ICYMI:; Backdoor concerns; TalkTalk losses; EBay exploit; Safe-Harbour 2; Malwarebytes flaw
The latest In Case You Missed It (ICYMI) looks at; Investigatory Powers Bill; TalkTalk woes continue; EBay exploit unfixed; EU-US Privacy Shield agreed; Malwarebytes apologises for flaw.
Theresa May home secretary
MPs in the UK science and technology committee released a report which says firms fear a rise in hacking due to encryption 'back doors'. The Investigatory Powers Bill is described as ‘confusing' and committee chairman Nicola Blackwood said: "There remain questions about the feasibility of collecting and storing internet connection records (ICRs), including concerns about ensuring security for the records from hackers.”
“Customers have lost faith in TalkTalk as a trustworthy brand," following the October breach of the broadand, TV and telecoms provider, according to Imran Choudhary, consumer insight director at Kantar Worldpanel quoting his own company's research on the impact of the personal data loss.
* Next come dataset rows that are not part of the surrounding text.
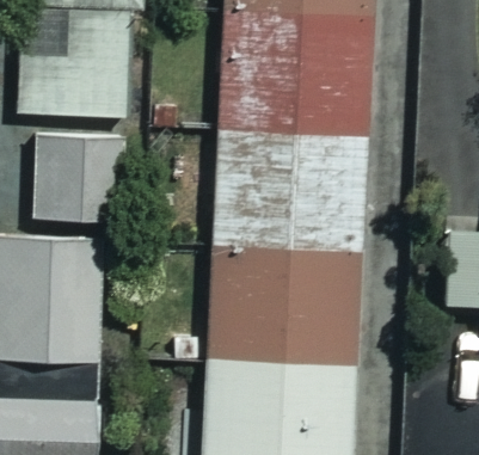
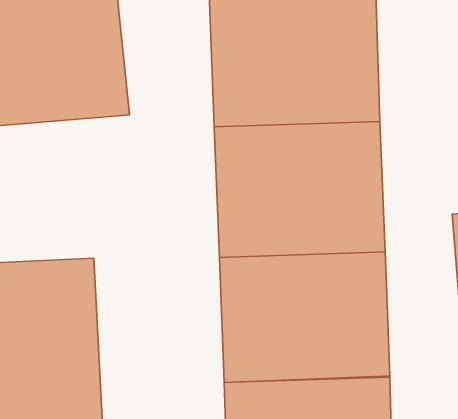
building: [31,137,124,227] -> none

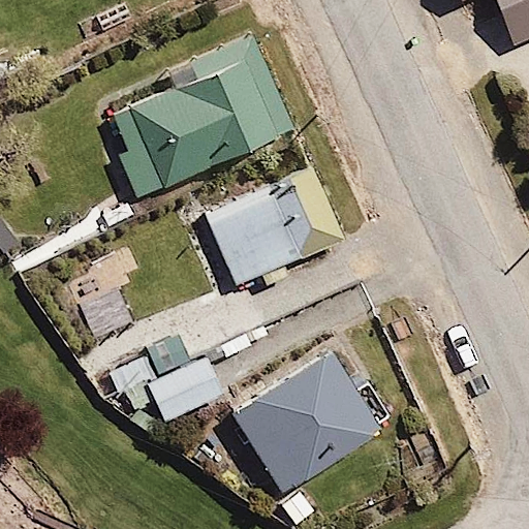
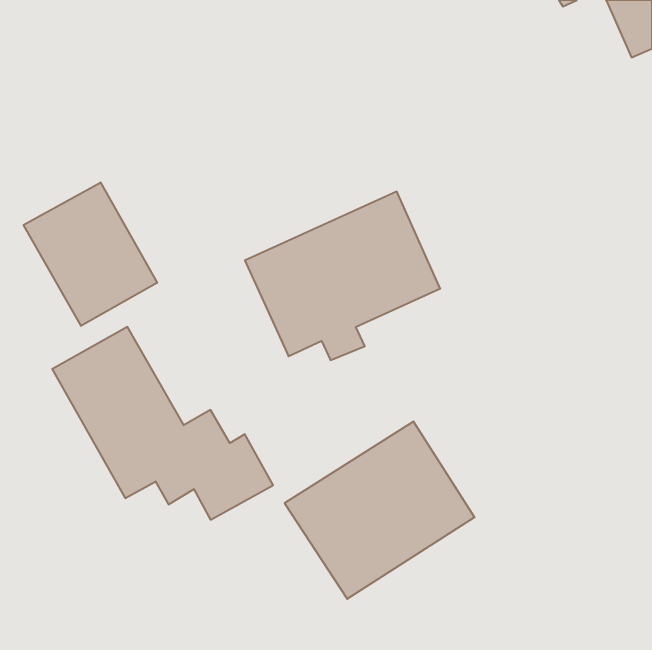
building: [111,32,299,207] -> none
building: none -> [24,182,157,326]

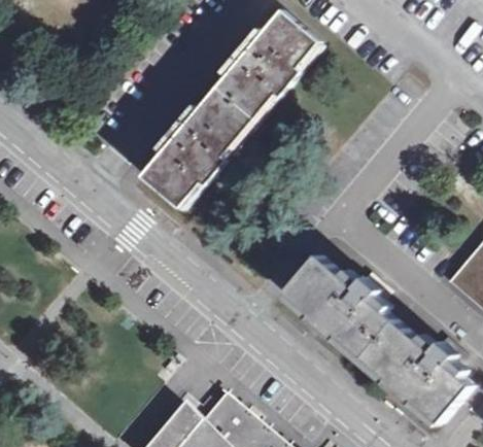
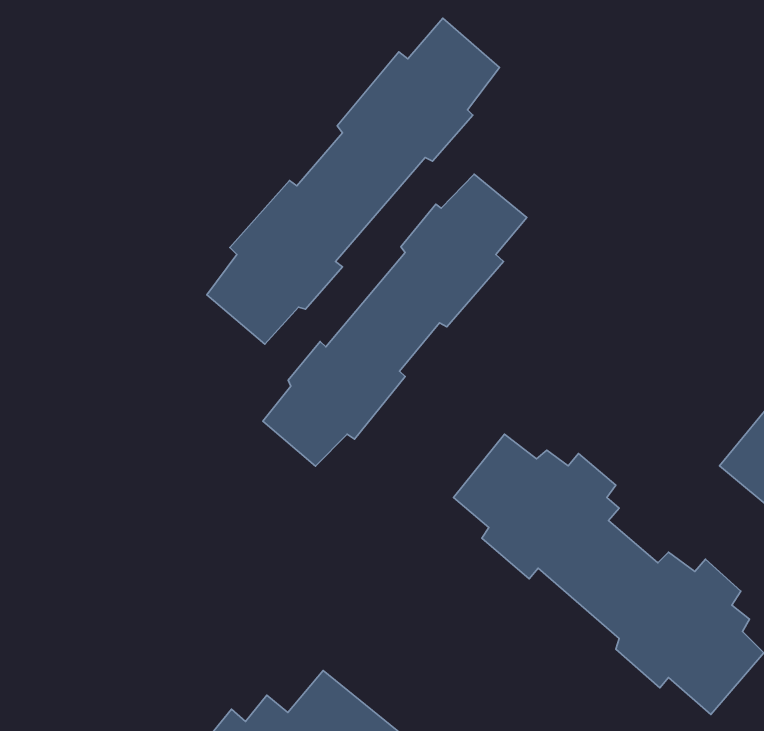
building: none -> [263,174,527,466]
It reports that TalkTalk has lost some 250,000 customers since the breach and has seen its share of the home services market fall by 4.4 percent in terms of new customers. Clearly data loss has become a brand-reliability issue.
EBay has no plans to fix a severe active code exploit on the company's global sales platform.
Check Point Software's research team disclosed details of a vulnerability in mid-December last year but on 16 January eBay stated that it had no plans to fix the vulnerability. This particular vulnerability, though not yet seen exploited in the wild, is particularly large and Check Point's proof of concept, according to the company, works.
A last minute agreement on EU-US Safe Harbour transatlantic data transfers has been announced, called The EU-US Privacy Shield, but civil liberties objections remain.
US authorities have pledged that the US will avoid “indiscriminate mass surveillance” of EU citizens and a US ombudsman will follow up on complaints from EU citizens made via European data protection agencies (DPAs) while the European Parliament will play the role of watchdog for citizens over any new Safe Harbour agreement. But the status of the interim arrangement is questioned.
Malwarebytes' CEO has apologised and launched a bug bounty scheme after Google Project Zero researchers exposed the latest in a long line of anti-virus product flaws.
“I'd like to take this opportunity to apologise,” said Malwarebytes CEO Marcin Kieczynski in a 1 February blog in which the company owned up to several security flaws in its anti-virus software that are still three-to-four weeks away from being fixed.